Top of EXERCISE INPUTS
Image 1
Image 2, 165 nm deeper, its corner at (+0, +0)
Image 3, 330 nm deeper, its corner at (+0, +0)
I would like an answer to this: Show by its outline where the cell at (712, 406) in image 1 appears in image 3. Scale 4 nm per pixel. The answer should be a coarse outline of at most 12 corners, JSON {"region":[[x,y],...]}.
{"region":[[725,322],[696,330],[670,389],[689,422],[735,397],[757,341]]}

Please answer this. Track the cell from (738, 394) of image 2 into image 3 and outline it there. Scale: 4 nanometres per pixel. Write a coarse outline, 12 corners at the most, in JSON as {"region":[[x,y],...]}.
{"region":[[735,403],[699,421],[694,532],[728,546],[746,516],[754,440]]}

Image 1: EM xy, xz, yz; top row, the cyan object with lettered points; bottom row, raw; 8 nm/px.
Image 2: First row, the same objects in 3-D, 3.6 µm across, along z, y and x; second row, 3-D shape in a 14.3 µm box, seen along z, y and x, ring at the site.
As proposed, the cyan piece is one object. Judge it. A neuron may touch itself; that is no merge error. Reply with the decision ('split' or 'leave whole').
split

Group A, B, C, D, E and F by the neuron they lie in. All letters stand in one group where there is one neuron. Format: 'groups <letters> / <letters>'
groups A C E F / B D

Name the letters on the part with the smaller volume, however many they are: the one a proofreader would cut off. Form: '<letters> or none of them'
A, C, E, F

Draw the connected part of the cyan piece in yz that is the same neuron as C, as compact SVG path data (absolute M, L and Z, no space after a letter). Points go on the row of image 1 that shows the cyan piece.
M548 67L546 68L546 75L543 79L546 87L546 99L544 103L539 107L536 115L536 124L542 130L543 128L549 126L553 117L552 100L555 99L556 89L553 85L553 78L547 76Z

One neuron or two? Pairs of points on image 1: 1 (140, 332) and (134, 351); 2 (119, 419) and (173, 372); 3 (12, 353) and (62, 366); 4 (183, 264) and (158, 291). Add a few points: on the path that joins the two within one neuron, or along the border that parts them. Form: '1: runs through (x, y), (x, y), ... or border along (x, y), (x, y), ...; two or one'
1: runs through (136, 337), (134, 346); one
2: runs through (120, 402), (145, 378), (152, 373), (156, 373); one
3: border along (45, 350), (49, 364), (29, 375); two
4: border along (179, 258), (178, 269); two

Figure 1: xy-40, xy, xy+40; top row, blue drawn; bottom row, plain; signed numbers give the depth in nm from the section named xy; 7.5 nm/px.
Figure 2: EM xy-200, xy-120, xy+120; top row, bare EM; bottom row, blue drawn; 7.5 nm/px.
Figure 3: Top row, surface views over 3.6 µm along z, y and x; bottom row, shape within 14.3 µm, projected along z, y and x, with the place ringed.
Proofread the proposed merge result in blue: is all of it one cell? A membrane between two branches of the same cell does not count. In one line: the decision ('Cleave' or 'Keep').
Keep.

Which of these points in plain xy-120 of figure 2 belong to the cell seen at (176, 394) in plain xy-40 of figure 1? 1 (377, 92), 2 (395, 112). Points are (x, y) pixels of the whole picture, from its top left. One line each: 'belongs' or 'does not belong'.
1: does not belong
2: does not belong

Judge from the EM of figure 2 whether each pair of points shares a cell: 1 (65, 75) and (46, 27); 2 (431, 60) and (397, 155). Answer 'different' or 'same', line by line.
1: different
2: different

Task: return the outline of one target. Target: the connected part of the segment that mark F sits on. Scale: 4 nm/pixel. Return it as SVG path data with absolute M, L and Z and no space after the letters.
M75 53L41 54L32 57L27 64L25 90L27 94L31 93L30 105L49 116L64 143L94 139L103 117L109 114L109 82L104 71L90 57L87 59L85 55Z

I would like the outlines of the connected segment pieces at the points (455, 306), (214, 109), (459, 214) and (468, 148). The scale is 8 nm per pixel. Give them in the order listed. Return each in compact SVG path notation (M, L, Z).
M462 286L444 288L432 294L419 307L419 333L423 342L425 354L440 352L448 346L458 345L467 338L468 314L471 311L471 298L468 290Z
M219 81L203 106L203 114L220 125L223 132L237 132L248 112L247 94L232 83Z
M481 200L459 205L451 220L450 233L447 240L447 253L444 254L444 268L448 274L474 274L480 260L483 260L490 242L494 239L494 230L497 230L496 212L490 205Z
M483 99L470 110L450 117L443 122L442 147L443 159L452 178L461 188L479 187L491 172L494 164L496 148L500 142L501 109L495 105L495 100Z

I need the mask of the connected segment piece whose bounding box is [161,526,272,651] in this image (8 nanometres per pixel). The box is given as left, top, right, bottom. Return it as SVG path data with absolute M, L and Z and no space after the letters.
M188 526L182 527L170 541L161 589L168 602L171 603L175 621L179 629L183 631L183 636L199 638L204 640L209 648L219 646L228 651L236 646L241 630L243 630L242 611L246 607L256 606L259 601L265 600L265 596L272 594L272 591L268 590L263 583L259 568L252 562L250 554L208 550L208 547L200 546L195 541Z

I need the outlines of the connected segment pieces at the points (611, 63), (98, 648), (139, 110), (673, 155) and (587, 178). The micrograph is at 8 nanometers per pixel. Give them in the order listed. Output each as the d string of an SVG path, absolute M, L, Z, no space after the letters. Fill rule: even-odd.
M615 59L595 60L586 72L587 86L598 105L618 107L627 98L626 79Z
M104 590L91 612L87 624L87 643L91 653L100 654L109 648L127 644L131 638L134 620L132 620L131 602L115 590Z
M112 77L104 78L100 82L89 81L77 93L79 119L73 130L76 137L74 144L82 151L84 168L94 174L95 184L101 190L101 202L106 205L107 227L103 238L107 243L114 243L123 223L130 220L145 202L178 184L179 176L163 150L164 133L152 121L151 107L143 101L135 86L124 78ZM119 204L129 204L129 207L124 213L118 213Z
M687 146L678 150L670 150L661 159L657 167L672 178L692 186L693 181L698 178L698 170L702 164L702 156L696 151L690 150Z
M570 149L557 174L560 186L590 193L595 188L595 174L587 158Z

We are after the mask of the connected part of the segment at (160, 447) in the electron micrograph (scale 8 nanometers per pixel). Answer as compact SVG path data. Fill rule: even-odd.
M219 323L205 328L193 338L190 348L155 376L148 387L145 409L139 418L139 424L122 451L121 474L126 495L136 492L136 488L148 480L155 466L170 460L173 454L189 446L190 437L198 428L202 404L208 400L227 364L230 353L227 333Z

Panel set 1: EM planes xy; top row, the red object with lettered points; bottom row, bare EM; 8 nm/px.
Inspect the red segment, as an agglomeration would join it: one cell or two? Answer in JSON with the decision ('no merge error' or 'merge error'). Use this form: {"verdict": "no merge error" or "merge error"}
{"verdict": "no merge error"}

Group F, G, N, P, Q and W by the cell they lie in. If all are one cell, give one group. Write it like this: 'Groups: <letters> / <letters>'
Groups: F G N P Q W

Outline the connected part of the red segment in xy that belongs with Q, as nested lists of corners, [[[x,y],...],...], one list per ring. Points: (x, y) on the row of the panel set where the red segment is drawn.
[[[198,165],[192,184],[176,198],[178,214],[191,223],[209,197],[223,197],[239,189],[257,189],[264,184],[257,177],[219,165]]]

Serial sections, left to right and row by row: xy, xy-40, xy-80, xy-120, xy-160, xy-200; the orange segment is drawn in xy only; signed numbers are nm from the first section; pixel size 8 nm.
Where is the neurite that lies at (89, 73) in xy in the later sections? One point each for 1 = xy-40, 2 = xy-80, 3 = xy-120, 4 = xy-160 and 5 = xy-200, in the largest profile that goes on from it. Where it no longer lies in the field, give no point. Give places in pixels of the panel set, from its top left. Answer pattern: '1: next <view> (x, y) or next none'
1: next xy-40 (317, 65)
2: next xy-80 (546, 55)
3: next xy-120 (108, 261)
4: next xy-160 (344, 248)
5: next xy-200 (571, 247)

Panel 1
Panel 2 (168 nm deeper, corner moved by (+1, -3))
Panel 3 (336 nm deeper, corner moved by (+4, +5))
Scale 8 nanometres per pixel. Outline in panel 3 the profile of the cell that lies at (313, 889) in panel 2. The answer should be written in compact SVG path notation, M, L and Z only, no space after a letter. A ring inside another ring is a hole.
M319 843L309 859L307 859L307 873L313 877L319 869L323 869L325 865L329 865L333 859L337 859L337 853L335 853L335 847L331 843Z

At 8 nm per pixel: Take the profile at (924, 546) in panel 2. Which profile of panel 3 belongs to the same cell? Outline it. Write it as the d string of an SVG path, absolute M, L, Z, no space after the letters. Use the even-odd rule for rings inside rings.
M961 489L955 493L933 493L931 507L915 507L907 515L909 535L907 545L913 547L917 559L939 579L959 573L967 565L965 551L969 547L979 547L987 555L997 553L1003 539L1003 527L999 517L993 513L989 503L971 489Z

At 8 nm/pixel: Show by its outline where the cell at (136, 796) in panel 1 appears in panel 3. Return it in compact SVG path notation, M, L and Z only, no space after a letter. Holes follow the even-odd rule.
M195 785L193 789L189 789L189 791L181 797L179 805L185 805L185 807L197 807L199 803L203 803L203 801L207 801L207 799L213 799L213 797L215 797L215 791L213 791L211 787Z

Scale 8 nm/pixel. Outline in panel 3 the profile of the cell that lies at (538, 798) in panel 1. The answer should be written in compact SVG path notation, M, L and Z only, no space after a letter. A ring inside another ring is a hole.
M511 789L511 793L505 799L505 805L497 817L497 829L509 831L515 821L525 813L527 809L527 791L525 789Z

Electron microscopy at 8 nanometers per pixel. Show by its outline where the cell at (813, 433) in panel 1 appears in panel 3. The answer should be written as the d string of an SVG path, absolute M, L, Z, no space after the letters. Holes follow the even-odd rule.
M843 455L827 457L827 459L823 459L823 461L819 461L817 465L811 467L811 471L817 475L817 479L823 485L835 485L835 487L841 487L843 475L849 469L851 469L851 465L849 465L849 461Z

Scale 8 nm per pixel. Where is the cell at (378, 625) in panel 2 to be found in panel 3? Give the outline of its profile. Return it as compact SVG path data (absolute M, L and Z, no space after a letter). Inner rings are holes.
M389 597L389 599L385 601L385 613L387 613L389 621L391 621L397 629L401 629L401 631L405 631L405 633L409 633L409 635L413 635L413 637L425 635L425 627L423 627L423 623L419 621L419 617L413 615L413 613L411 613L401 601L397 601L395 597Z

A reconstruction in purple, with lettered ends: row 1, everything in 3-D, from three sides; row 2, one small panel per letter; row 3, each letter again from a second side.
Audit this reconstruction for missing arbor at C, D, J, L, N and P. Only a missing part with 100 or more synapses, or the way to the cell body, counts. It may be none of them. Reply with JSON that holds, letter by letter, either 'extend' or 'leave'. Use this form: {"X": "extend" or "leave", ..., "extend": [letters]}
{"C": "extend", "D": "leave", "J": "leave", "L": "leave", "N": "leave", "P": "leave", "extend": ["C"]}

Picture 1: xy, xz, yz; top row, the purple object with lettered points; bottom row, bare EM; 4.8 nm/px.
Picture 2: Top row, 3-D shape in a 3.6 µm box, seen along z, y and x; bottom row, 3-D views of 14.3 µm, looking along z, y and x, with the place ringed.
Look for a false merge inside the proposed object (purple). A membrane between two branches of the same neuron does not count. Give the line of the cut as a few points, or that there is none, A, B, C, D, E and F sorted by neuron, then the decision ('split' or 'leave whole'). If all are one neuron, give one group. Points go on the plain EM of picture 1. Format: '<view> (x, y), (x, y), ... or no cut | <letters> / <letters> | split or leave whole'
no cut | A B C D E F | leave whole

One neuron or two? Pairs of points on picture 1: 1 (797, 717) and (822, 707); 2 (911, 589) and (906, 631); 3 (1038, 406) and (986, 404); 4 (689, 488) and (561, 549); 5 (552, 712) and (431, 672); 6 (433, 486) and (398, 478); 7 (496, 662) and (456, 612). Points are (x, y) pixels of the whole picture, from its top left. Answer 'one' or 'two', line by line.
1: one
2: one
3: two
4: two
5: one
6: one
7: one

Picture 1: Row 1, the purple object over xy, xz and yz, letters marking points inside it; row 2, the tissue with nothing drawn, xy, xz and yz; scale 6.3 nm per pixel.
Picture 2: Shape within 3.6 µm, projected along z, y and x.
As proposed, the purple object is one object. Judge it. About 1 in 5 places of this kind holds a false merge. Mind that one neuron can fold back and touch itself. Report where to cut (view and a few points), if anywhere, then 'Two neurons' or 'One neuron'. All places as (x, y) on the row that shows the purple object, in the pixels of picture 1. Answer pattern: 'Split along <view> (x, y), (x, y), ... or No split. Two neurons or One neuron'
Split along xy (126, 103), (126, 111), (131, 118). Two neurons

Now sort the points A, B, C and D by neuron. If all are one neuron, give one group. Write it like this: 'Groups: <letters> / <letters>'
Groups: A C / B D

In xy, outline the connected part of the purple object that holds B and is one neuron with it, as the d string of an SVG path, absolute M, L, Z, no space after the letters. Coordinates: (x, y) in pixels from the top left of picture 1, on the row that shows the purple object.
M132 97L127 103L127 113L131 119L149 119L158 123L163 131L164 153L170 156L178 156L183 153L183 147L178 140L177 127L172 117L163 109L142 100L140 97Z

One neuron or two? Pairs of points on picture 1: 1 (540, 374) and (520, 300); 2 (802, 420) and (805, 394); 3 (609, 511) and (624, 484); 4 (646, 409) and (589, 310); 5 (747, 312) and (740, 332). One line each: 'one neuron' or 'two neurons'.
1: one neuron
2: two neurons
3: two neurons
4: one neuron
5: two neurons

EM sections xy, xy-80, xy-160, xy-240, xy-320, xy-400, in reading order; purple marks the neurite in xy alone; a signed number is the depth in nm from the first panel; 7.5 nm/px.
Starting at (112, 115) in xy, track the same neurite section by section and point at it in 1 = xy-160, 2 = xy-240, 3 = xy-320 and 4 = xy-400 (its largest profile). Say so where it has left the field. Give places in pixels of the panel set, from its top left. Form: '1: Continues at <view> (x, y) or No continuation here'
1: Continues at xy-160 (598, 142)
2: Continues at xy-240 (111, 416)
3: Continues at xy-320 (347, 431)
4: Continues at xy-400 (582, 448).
Bottom of EXERCISE INPUTS
» YOUR INSTRUCTIONS: Note how many lines in the material hold the word "second", and give that number by itself.

» ANSWER BOX: 2